Why Many People Never Get a Response After Applying
January 7, 2025
I hear this all the time: "I applied to 50 places and got nothing. What's wrong with me?" Here's the thing - it's usually not you. It's how you applied. I've looked at thousands of applications and most get rejected for the same stupid mistakes.
Biggest problem? Missing stuff. I can't count how many times I've seen applications without the documents they asked for. Job says CV, cover letter, and certificates - people send just a CV. Or forget to attach the CV at all and just send an email. HR doesn't have time to chase you for missing documents. They just move on.

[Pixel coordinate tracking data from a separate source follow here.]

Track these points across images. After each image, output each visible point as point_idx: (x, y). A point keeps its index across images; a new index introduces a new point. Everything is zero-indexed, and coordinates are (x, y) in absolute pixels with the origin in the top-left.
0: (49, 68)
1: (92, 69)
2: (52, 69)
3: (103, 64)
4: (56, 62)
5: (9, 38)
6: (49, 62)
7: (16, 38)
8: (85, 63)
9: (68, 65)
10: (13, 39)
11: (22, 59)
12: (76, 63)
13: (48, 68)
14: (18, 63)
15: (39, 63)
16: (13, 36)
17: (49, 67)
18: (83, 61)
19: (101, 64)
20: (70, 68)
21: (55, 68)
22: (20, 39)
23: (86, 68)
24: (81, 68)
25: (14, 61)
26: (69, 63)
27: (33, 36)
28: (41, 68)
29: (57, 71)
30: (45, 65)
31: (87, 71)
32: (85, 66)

Your email address matters way more than you think. I've seen applications from "coolboy123@gmail.com" or "princess_forever@yahoo.com." Come on. Make a professional email - like "yourname.career@gmail.com" or just use your real name. Also check the email address you're sending to - one typo and it never gets there.
File size kills applications silently. People send 5-10 MB CVs with huge photos or fancy graphics. Most email systems have limits - usually 2-5 MB. Too big and it gets rejected or goes to spam. Keep it under 2 MB. If you need a photo, compress it. Or just skip it unless they specifically ask.

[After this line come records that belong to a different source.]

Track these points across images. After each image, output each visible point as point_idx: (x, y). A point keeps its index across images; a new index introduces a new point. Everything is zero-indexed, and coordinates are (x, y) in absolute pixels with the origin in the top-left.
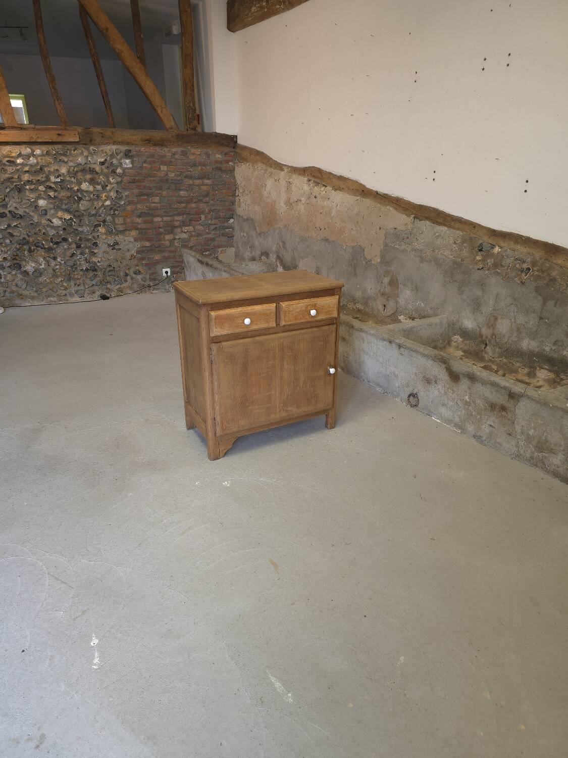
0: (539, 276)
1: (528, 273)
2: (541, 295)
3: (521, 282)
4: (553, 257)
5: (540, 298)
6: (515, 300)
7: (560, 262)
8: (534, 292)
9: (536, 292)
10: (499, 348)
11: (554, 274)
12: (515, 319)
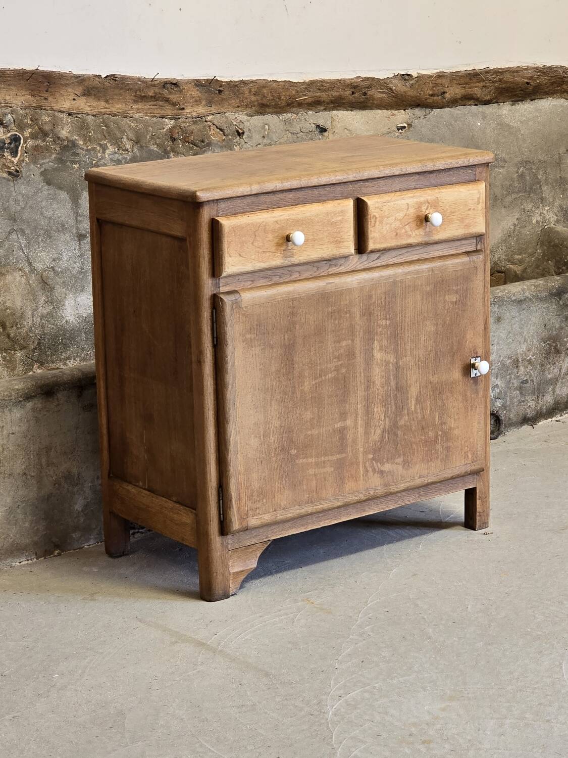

CV formatting issues are everywhere. Tiny fonts, weird colors, broken formatting when you open it. Always test your CV on a different computer or send it to a friend first. What looks good on your screen might look terrible on theirs. Keep it simple and clean.

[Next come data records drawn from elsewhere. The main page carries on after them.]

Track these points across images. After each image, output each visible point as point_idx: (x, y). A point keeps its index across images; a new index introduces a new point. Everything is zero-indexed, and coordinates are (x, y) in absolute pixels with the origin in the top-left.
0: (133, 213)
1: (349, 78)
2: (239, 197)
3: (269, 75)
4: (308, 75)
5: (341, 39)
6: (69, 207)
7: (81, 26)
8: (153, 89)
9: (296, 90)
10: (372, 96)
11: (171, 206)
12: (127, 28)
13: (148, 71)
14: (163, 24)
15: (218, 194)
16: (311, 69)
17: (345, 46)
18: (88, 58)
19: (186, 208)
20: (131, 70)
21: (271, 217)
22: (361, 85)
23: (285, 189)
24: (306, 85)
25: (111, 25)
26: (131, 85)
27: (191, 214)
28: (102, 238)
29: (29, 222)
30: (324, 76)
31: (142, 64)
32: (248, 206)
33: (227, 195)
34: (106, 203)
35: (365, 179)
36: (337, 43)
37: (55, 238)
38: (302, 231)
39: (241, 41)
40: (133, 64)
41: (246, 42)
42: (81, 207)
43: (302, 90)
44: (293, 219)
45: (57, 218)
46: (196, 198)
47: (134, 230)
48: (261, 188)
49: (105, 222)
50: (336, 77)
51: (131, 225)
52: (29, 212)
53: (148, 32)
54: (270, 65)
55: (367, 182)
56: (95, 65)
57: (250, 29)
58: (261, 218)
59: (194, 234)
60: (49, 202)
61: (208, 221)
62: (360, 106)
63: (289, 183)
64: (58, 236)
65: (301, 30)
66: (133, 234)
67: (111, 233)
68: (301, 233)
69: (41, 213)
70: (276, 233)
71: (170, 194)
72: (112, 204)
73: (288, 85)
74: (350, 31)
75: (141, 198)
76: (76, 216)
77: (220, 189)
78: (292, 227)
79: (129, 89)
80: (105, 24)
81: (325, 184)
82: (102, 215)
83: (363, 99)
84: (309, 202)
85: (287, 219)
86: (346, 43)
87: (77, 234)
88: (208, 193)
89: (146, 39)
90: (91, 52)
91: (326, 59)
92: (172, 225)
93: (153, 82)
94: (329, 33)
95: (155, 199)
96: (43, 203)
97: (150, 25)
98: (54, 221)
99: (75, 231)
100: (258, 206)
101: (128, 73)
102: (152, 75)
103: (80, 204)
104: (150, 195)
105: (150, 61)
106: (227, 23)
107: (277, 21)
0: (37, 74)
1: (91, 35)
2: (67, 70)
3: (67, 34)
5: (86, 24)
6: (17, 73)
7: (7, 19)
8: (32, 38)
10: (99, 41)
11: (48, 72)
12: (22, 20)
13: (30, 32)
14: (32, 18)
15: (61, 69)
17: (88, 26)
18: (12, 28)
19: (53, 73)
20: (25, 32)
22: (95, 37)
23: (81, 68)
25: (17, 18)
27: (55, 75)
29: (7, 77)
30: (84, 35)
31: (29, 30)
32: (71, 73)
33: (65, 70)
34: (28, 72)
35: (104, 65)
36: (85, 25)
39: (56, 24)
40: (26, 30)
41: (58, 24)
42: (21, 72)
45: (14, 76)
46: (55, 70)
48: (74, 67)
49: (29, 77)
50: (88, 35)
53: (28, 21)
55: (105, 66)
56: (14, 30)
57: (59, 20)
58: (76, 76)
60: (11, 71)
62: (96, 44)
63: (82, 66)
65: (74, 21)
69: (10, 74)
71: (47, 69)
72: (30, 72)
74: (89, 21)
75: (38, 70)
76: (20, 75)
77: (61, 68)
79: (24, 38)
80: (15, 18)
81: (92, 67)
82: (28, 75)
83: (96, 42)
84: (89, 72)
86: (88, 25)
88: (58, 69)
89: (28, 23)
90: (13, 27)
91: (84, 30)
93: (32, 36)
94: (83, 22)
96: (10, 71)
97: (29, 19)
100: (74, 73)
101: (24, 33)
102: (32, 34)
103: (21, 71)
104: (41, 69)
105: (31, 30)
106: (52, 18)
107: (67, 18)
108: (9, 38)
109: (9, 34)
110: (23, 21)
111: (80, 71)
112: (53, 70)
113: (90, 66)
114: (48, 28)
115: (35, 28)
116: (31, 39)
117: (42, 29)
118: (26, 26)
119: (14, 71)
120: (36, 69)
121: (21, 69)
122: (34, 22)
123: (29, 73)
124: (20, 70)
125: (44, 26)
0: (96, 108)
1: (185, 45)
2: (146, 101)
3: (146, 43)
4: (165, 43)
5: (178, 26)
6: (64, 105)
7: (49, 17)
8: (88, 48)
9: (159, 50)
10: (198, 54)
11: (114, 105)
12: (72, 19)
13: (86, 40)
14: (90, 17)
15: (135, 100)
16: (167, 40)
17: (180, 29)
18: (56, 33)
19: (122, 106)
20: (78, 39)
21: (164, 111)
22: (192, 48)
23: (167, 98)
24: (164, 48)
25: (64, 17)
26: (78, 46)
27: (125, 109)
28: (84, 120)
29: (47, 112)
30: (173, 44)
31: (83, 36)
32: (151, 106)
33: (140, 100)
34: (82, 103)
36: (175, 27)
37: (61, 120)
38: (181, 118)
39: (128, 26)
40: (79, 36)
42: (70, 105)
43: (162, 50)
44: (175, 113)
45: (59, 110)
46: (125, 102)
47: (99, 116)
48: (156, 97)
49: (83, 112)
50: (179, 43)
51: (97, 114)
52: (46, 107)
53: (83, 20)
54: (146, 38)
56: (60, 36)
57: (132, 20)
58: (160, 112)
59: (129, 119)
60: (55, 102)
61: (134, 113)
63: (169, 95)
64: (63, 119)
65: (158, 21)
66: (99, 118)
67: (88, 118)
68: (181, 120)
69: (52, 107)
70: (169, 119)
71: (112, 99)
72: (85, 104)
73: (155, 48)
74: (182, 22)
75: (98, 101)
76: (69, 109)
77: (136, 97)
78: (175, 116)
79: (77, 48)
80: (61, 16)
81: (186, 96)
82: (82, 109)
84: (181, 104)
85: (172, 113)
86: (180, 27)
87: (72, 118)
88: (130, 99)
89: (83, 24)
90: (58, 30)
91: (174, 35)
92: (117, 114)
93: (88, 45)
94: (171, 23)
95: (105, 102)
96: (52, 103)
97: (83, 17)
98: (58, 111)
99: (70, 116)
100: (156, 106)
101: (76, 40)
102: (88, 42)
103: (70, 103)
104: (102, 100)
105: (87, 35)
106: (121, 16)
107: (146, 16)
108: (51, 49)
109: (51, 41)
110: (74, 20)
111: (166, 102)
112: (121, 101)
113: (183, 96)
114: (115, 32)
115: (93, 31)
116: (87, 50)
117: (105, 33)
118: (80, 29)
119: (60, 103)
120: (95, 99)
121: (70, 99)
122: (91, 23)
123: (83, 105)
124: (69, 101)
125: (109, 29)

Email subject lines are huge. People send stuff with "Application" or "CV" or no subject at all. HR gets hundreds of emails a day. A clear subject like "Marketing Manager Application - Ahmed Ali" helps you stand out and makes it easy to find later.
Spelling mistakes are instant rejection for a lot of HR people. I know English isn't everyone's first language, but basic mistakes look careless. Use spell check. Even better, have someone else read it before you send. Friends catch stuff you miss.
People apply to wrong jobs all the time. Senior positions when they're clearly entry level, IT jobs when they did marketing. Wastes everyone's time. Read the job description. If it needs 5 years experience and you have 1, don't apply unless you're amazing. Focus on stuff that matches your level.
Generic applications are obvious. Sending the exact same CV and cover letter to 20 companies? HR can tell. Take 10 minutes to customize it. Mention the company name. Highlight skills that match that specific job. Small effort, big difference.
Follow-up timing is tricky. Some people never follow up, others do it too much. Sweet spot is 5-7 days after applying. Send a short, polite email asking about status. Don't spam them or call constantly - that's annoying and hurts your chances.
Be real about response rates. Even with a perfect application, you might only hear back from 10-20% of companies. That's normal. Don't take it personally. Keep applying, keep improving, and eventually you'll get responses. It's about persistence plus quality.